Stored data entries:

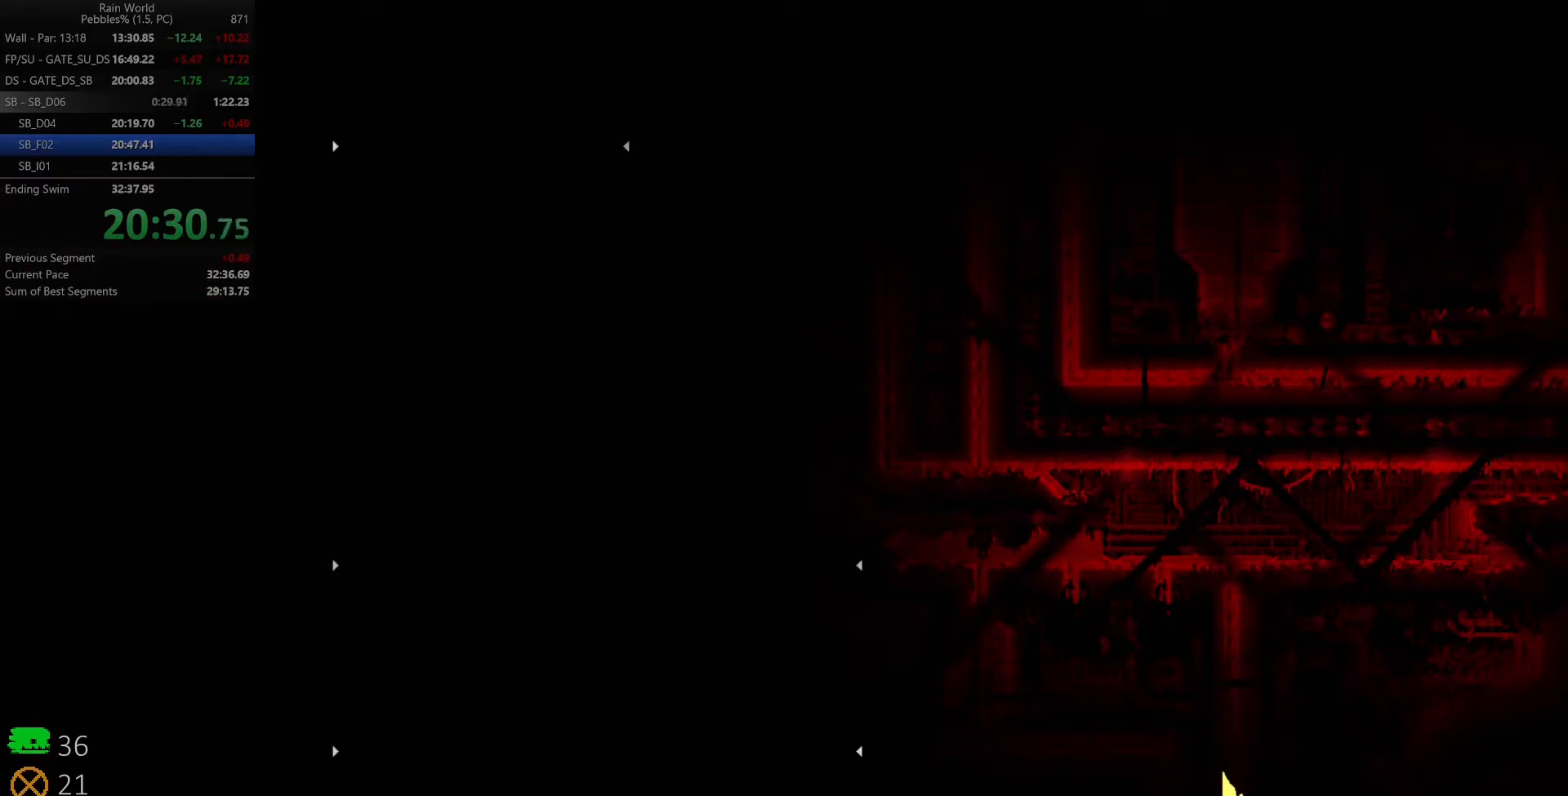
{"keys": ["down", "left"], "events": [[450, "left", "down"]]}
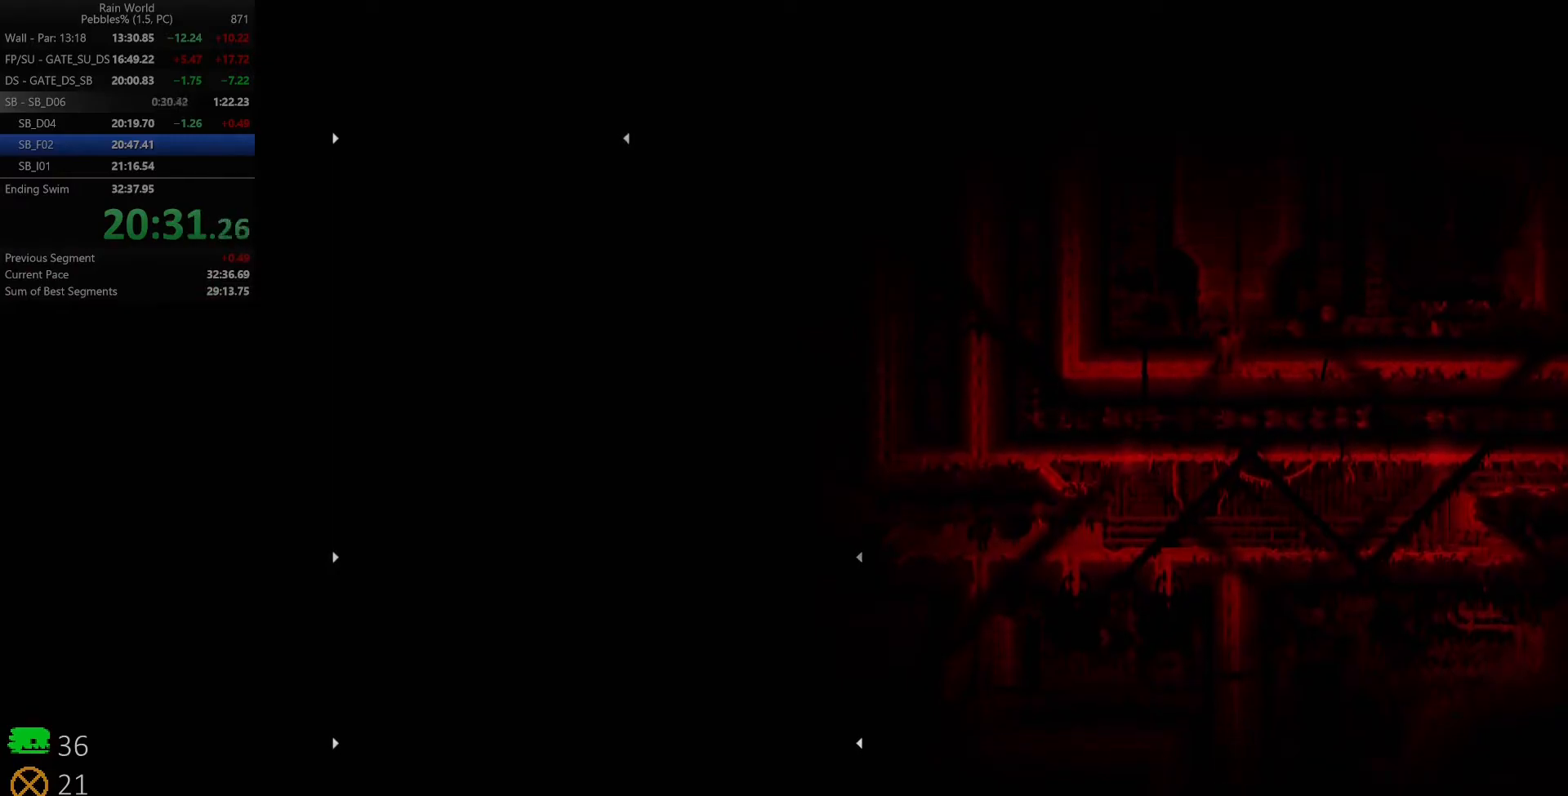
{"keys": ["down", "left"], "events": [[67, "down", "up"], [467, "down", "down"]]}
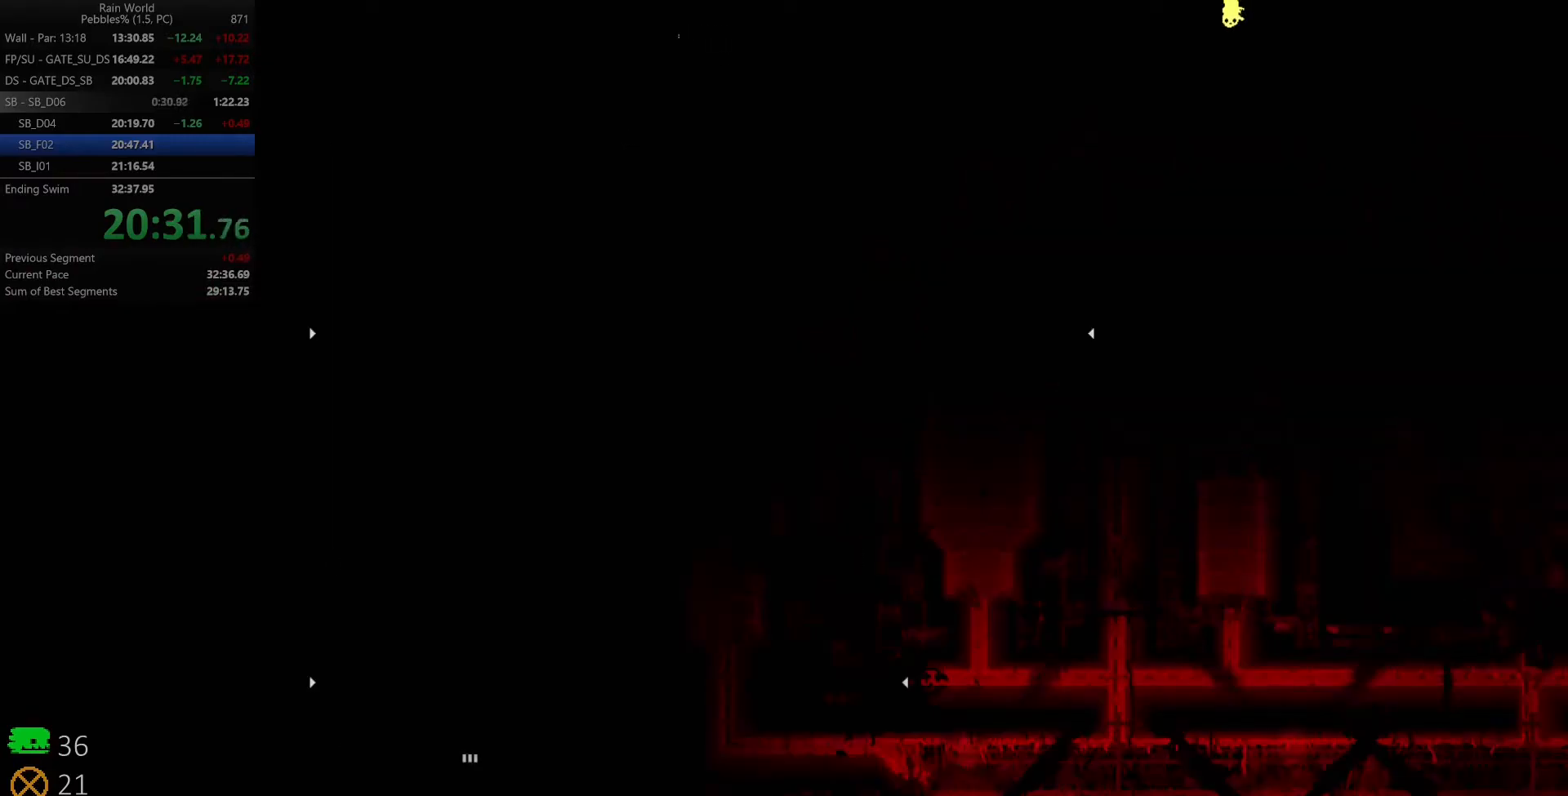
{"keys": ["left"], "events": [[17, "left", "up"], [100, "left", "down"], [150, "down", "up"]]}
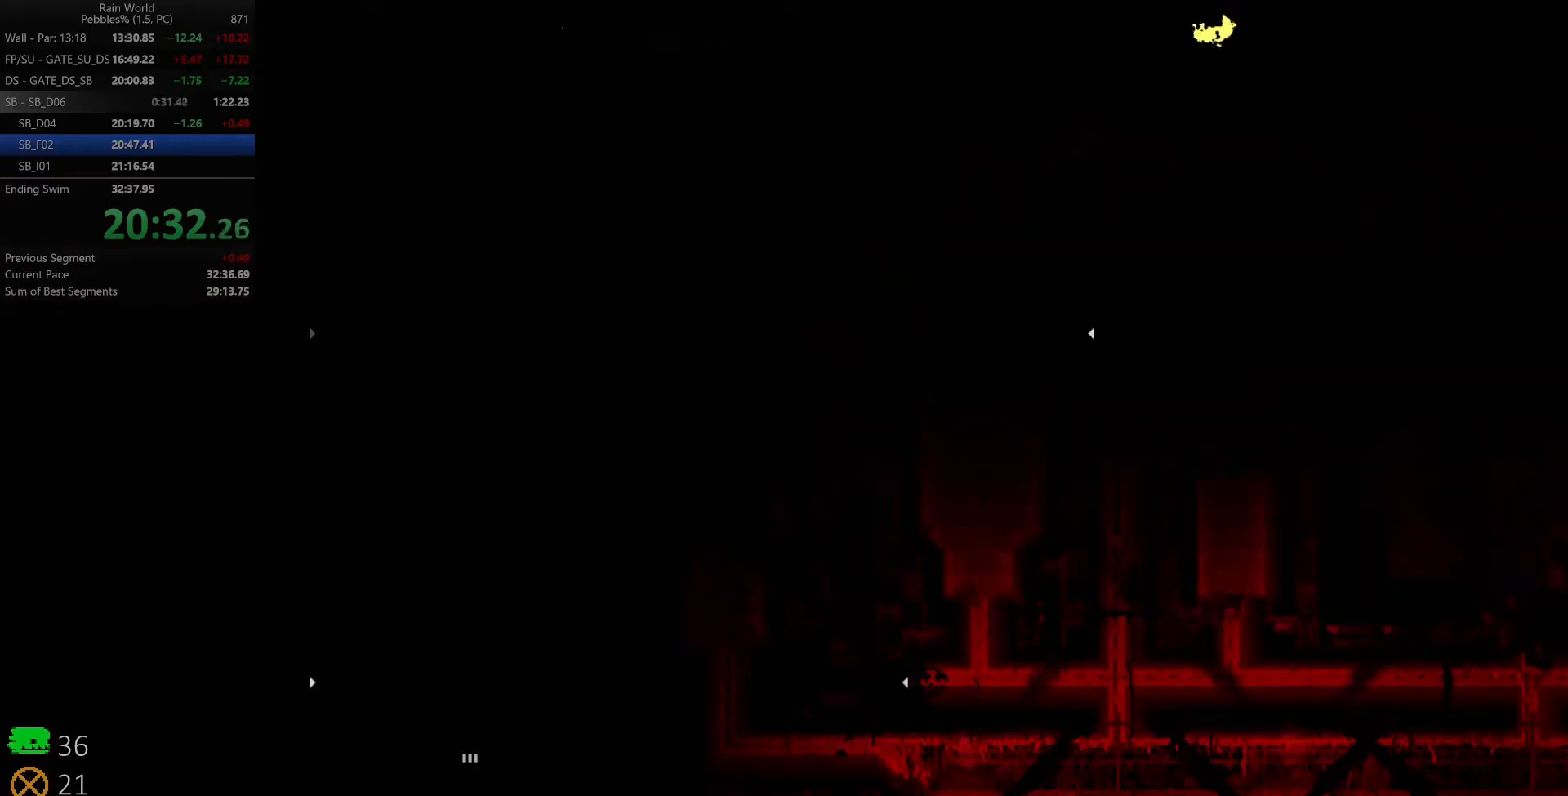
{"keys": ["left", "z"], "events": [[17, "z", "down"]]}
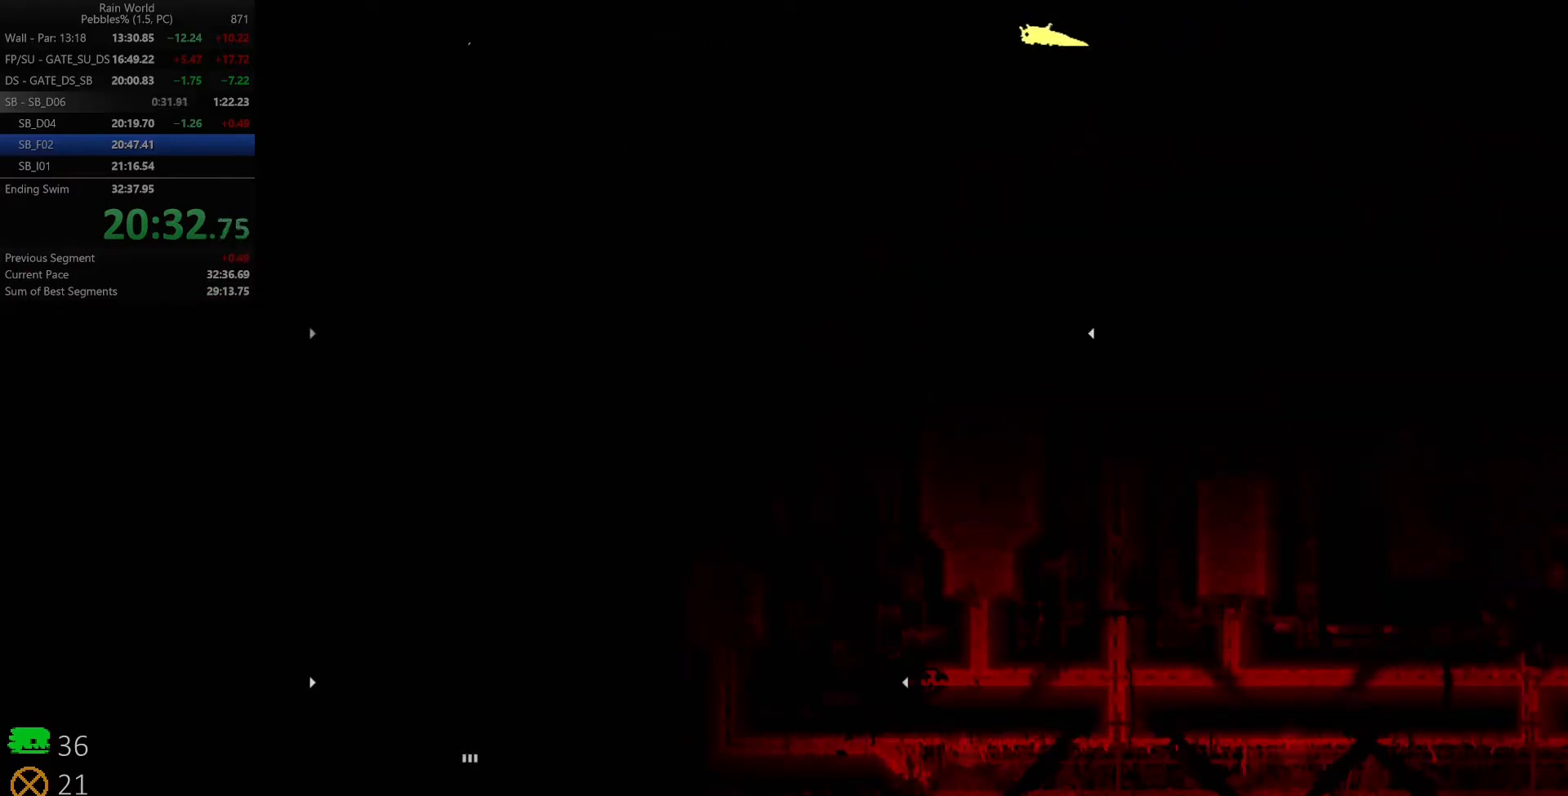
{"keys": ["left", "z"], "events": []}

- _ACTION ITEM_:
Give the total number of lines in the entries that contain the word "down", with no other words.

- _COMPLETED TASK_:
4